WHAT TO WORK ON:
Rewrite the lines from the one containing "right hip: (714, 267, 10)" through the one containing "left ankle: (1060, 515, 2)", putting "kneecap" in place of "knee" and changing nothing else.

MATERIAL TO PROCESS:
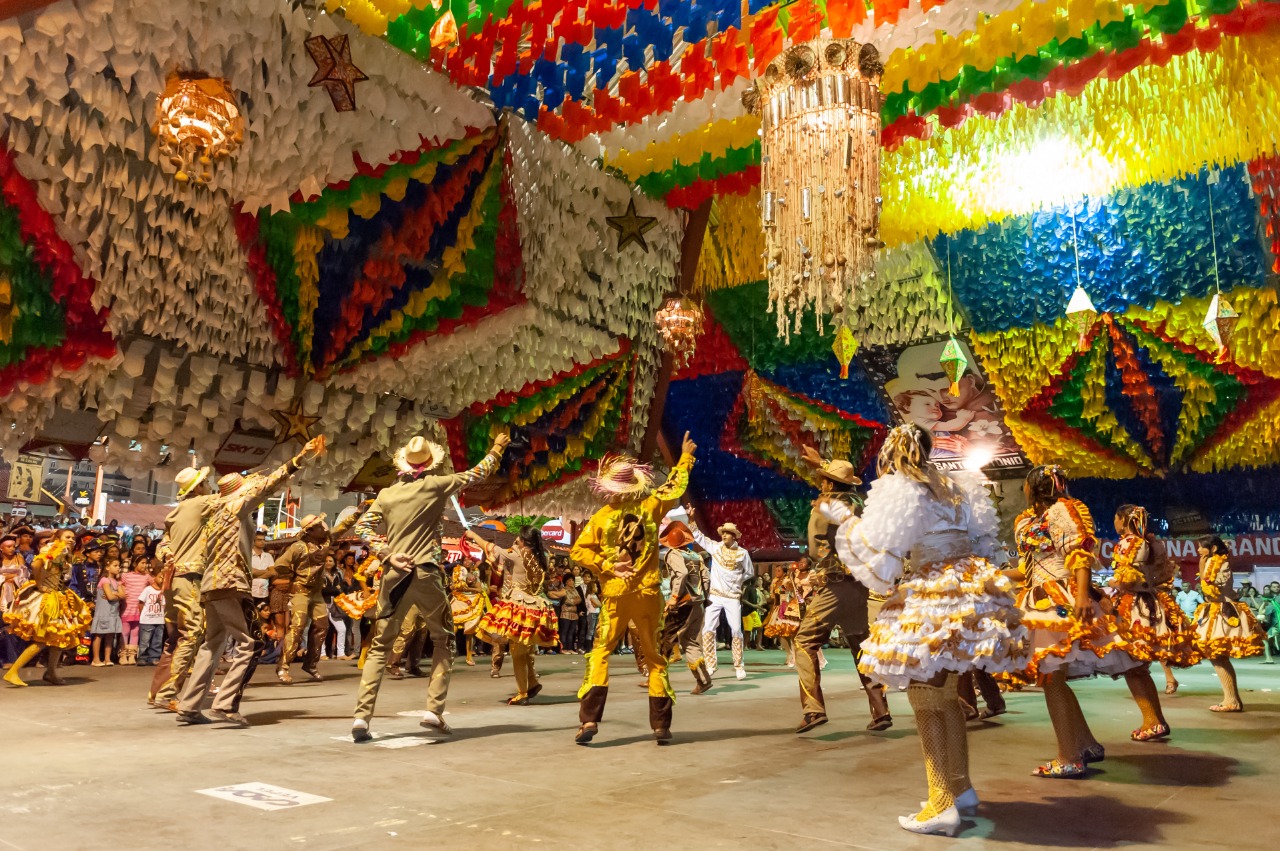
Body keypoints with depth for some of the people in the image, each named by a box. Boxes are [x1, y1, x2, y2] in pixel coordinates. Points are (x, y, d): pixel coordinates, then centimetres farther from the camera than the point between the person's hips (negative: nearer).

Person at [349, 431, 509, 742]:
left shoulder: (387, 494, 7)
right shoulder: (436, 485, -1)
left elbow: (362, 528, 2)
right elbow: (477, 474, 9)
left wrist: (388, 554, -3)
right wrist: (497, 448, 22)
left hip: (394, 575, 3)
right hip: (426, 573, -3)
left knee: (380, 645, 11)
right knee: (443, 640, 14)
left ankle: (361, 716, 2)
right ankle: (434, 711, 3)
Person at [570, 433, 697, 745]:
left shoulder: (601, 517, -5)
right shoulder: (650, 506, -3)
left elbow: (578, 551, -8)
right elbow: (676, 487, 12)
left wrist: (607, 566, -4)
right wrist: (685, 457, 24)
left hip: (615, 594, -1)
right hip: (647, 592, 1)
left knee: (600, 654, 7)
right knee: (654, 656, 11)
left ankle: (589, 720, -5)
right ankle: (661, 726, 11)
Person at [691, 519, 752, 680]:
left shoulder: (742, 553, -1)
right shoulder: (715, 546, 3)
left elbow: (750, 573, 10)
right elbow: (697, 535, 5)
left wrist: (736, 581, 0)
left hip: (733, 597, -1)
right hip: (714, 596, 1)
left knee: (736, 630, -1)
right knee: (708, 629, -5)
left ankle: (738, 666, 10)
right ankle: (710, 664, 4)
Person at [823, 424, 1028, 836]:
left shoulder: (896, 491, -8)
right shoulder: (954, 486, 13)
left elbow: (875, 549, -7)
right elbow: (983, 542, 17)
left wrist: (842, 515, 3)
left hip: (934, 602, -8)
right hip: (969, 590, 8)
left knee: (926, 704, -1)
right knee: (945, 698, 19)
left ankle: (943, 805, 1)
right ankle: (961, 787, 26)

---

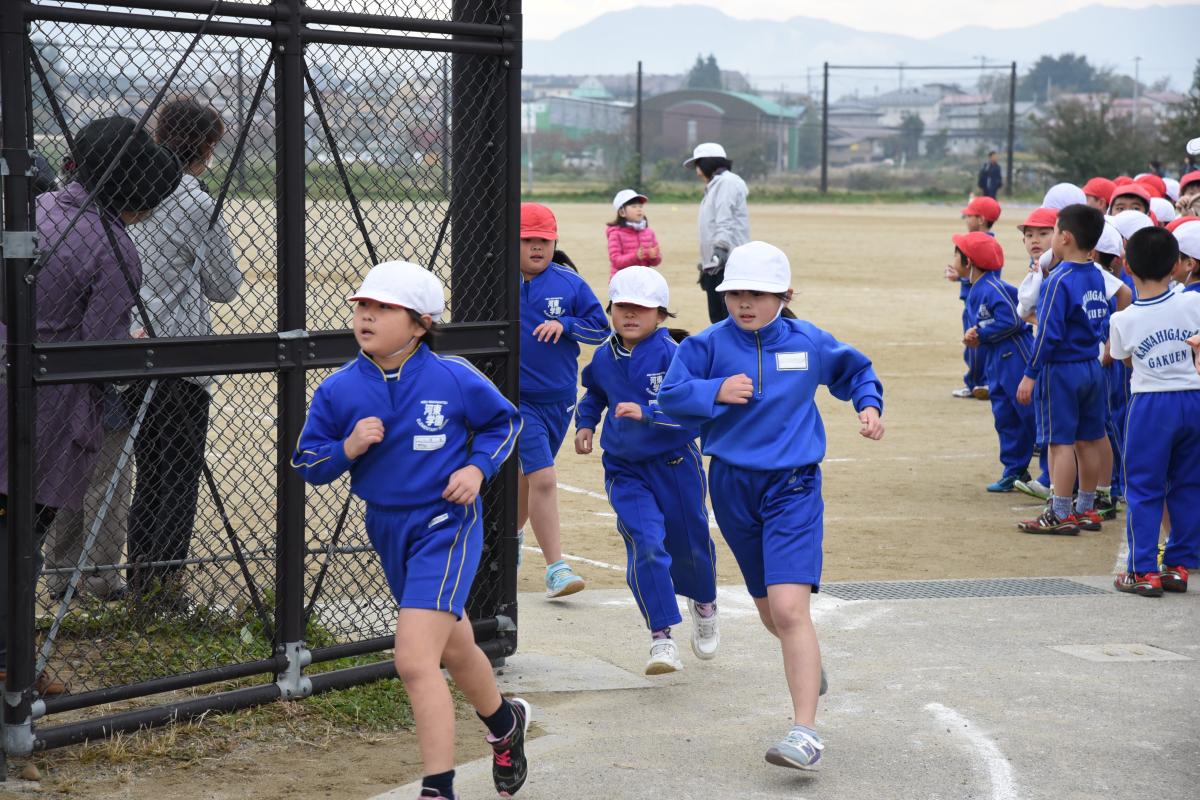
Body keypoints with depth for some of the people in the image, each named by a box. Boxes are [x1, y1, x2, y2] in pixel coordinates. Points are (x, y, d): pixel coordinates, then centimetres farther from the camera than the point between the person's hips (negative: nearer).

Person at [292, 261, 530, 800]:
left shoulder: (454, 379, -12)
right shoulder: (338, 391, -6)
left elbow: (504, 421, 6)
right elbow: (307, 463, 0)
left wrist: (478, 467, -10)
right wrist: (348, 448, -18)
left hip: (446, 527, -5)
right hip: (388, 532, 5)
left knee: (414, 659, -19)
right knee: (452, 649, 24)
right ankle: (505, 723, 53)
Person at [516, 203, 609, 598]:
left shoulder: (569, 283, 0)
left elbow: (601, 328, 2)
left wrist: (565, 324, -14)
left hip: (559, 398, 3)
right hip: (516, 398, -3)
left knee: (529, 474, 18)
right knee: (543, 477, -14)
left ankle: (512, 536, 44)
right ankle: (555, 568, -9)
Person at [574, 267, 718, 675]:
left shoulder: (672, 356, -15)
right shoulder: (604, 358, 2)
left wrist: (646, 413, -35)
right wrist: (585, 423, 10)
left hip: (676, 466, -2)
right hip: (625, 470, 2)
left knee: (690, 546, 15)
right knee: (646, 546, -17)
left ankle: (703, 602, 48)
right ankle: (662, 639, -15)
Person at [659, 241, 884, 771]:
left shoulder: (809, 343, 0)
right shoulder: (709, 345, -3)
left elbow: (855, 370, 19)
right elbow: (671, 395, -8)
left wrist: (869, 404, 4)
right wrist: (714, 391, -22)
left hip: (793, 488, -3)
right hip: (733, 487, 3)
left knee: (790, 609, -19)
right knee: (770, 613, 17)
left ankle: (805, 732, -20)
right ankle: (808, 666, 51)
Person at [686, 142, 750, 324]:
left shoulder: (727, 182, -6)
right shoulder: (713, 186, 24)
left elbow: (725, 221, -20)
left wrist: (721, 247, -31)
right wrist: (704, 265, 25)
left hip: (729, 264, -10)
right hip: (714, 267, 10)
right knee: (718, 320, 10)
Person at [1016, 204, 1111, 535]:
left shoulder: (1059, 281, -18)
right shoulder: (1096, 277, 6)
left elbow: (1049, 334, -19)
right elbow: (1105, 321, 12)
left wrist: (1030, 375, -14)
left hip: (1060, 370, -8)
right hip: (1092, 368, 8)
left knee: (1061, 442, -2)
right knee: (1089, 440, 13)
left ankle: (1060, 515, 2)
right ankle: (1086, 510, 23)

--

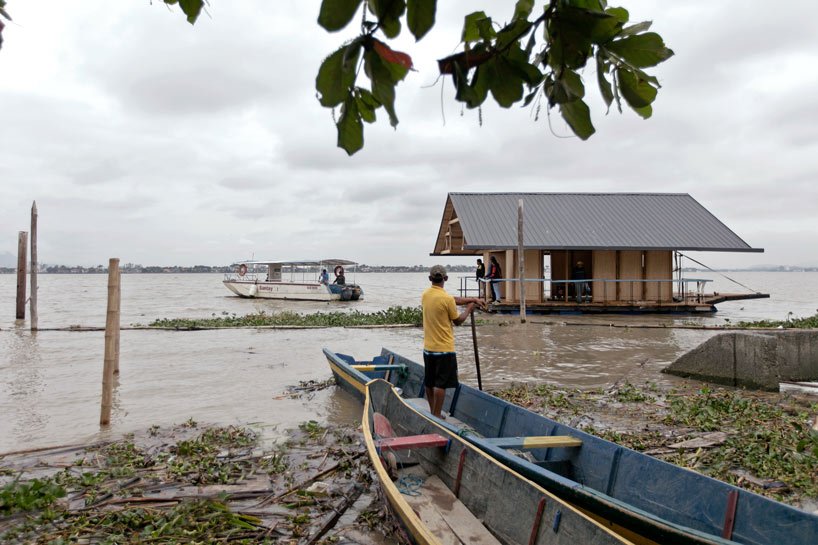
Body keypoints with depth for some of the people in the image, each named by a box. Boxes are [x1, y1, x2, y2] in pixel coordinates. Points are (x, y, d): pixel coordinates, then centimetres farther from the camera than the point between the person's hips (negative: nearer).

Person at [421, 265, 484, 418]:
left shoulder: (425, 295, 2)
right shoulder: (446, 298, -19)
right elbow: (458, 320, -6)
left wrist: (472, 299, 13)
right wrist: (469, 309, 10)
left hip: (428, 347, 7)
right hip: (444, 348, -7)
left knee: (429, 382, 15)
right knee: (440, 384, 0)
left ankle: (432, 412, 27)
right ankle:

SOLUTION FOR THIS TASK:
right hip: (714, 267, 10)
right kneecap: (718, 320, 10)
Person at [1016, 204, 1111, 535]:
left shoulder: (1059, 281, -18)
right shoulder: (1096, 277, 6)
left elbow: (1049, 334, -19)
right elbow: (1105, 321, 12)
left wrist: (1030, 375, -14)
left hip: (1060, 370, -8)
right hip: (1092, 368, 8)
left kneecap: (1061, 442, -2)
right kneecap: (1089, 440, 13)
left ankle: (1060, 515, 2)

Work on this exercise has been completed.